Implemented the changes requested in the code review comments.

I've tested

.arch armv6t2
.fpu vfpv2

with Clang cross-compiling from x86_64-Windows to ARM-Linux and Thumb-Linux, and GCC cross-compiling from x86_64-Ubuntu to ARM-Linux and Thumb-Linux. No compile errors so far.

Sorry, I wasn't clear. These two lines should work on any toolchain, my point is if that makes it break with your gnu toolchain because of the same issue (minimal ISA support assumed) in *conjunction* with the rest of the code.

I've tested

.arch armv6t2
.fpu vfpv2

with Clang cross-compiling from x86_64-Windows to ARM-Linux and Thumb-Linux, and GCC cross-compiling from x86_64-Ubuntu to ARM-Linux and Thumb-Linux. No compile errors so far.

Sorry, I wasn't clear. These two lines should work on any toolchain, my point is if that makes it break with your gnu toolchain because of the same issue (minimal ISA support assumed) in *conjunction* with the rest of the code.

That error doesn't seem to happen, at least with the toolchains I've tested.

That error doesn't seem to happen, at least with the toolchains I've tested.

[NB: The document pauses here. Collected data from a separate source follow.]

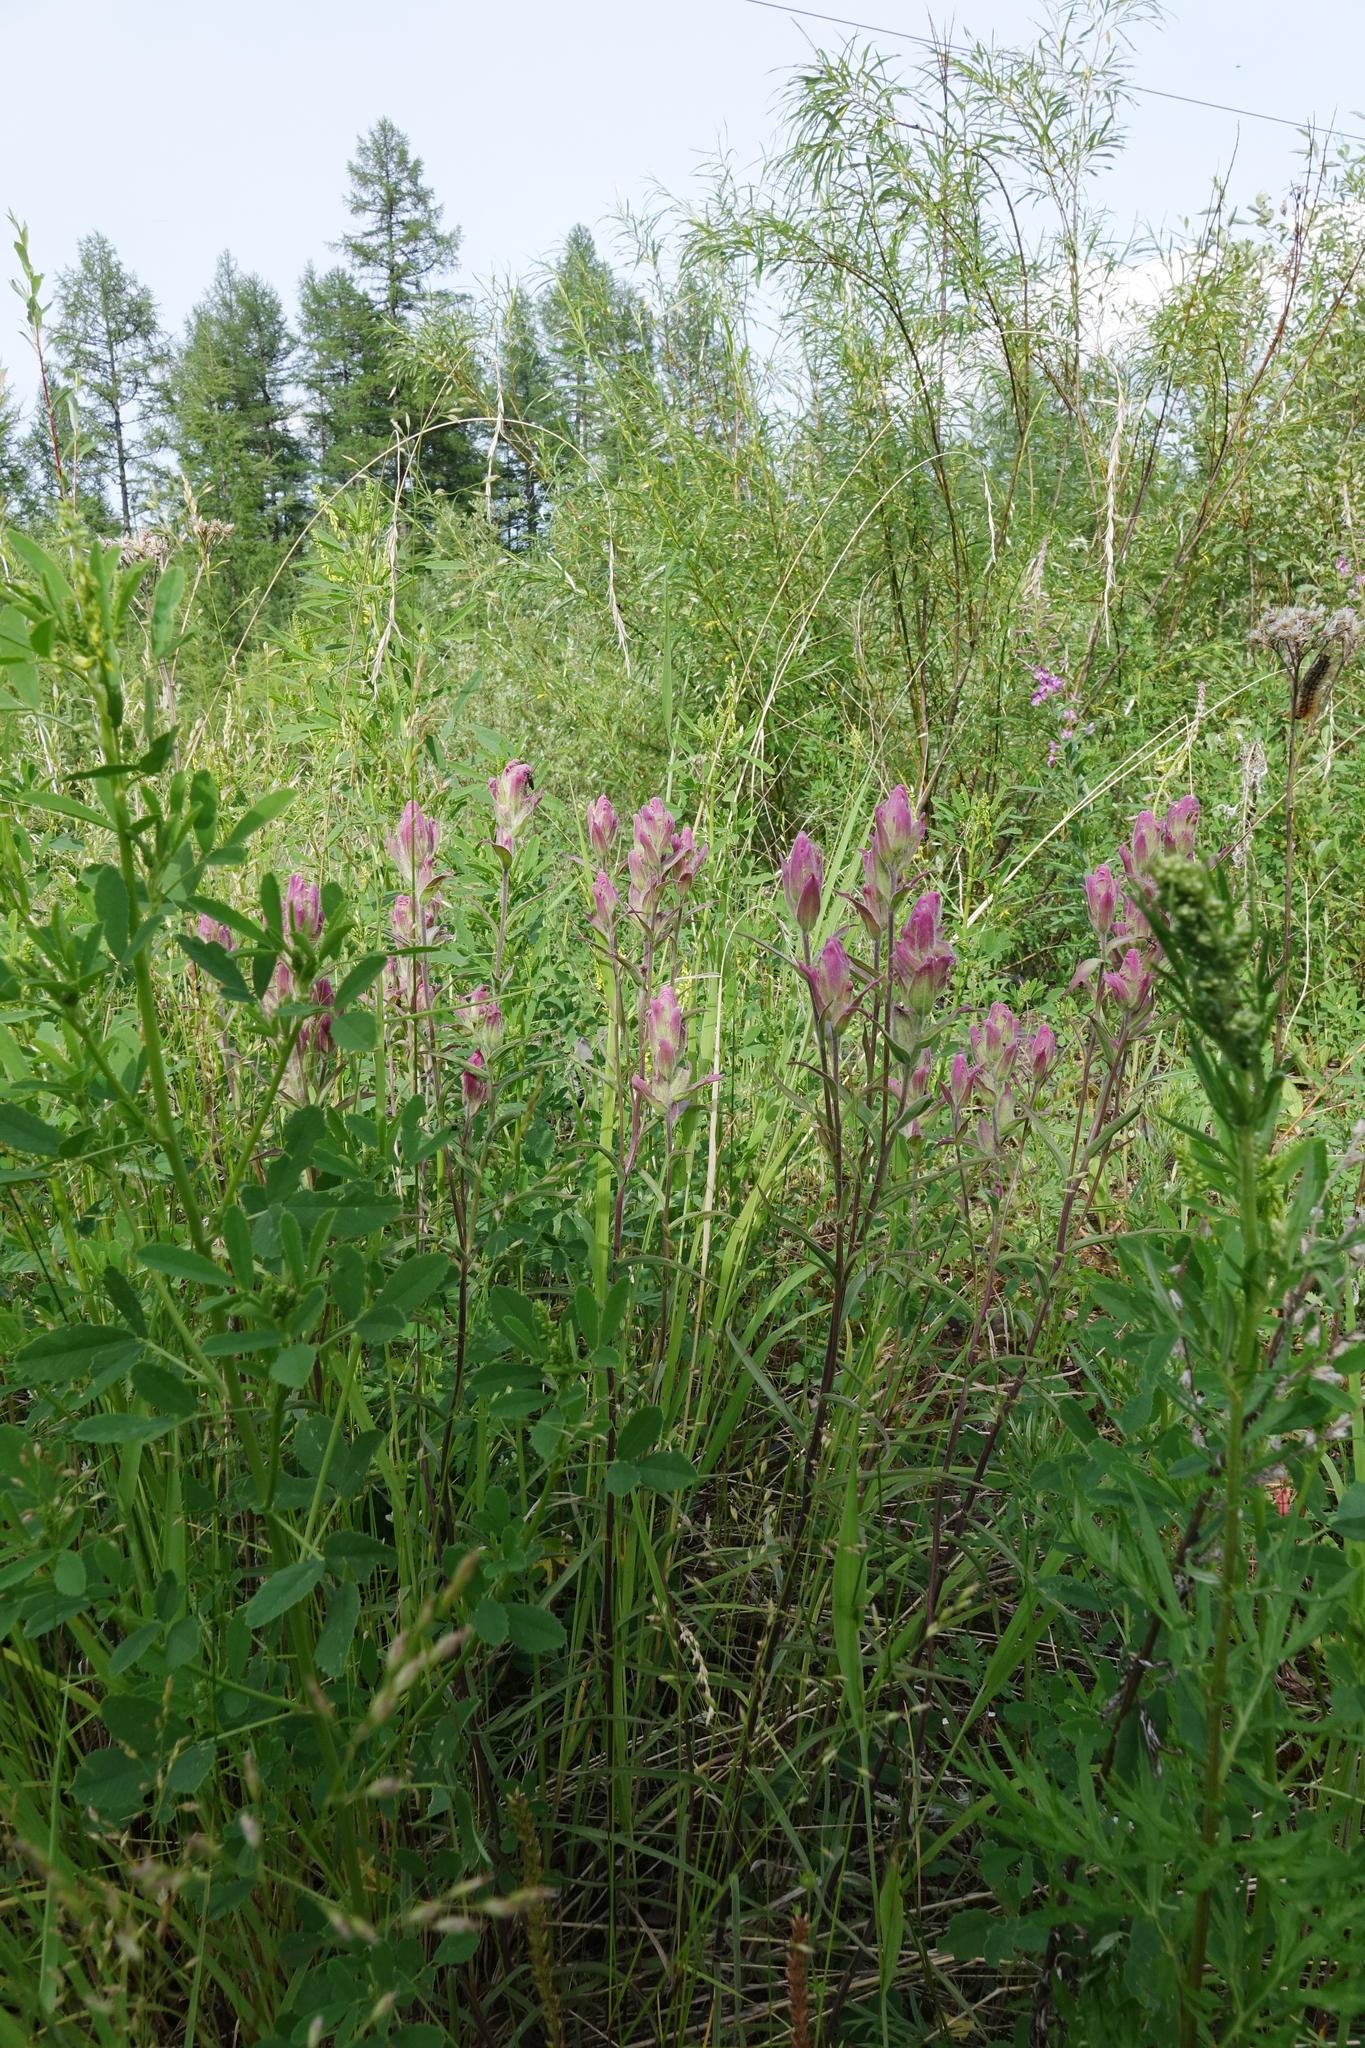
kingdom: Plantae
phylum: Tracheophyta
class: Magnoliopsida
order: Lamiales
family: Orobanchaceae
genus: Castilleja
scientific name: Castilleja rubra
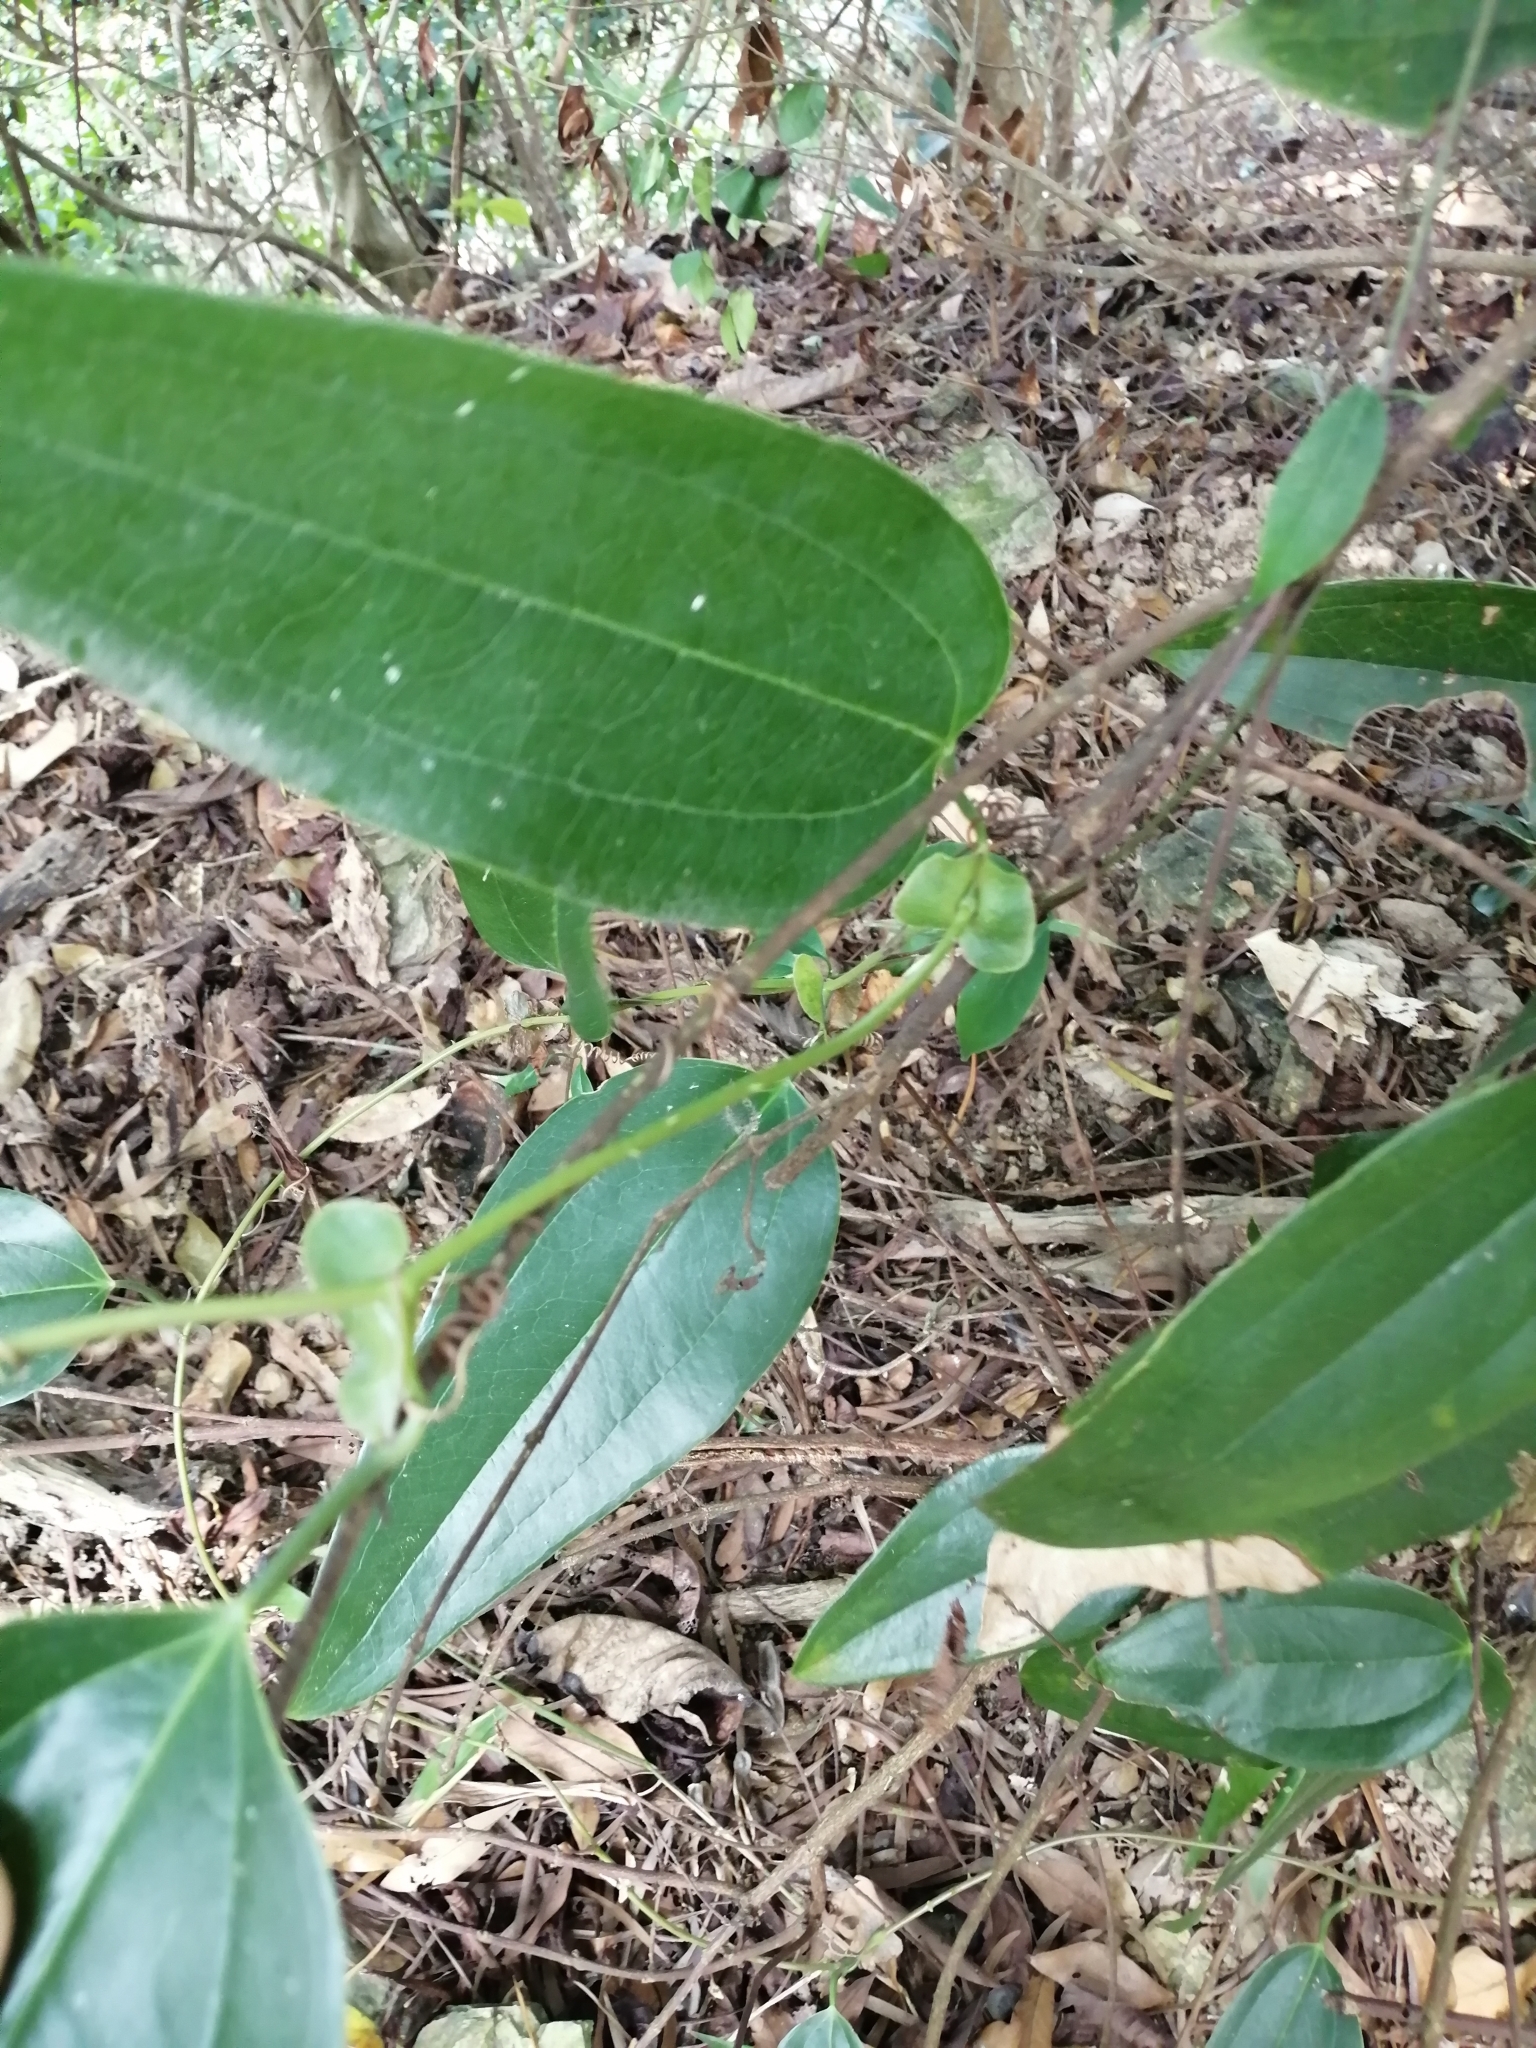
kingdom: Plantae
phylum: Tracheophyta
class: Liliopsida
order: Liliales
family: Smilacaceae
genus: Smilax
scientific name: Smilax ocreata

Perfect, let's try again. :)

@dberris, you have already committed the other two patches again, right? Would you do the honours?

That error doesn't seem to happen, at least with the toolchains I've tested.

Perfect, let's try again. :)

@dberris, you have already committed the other two patches again, right? Would you do the honours?

Yep -- this one's the last piece. Happy to land now. :)

This revision was automatically updated to reflect the committed changes.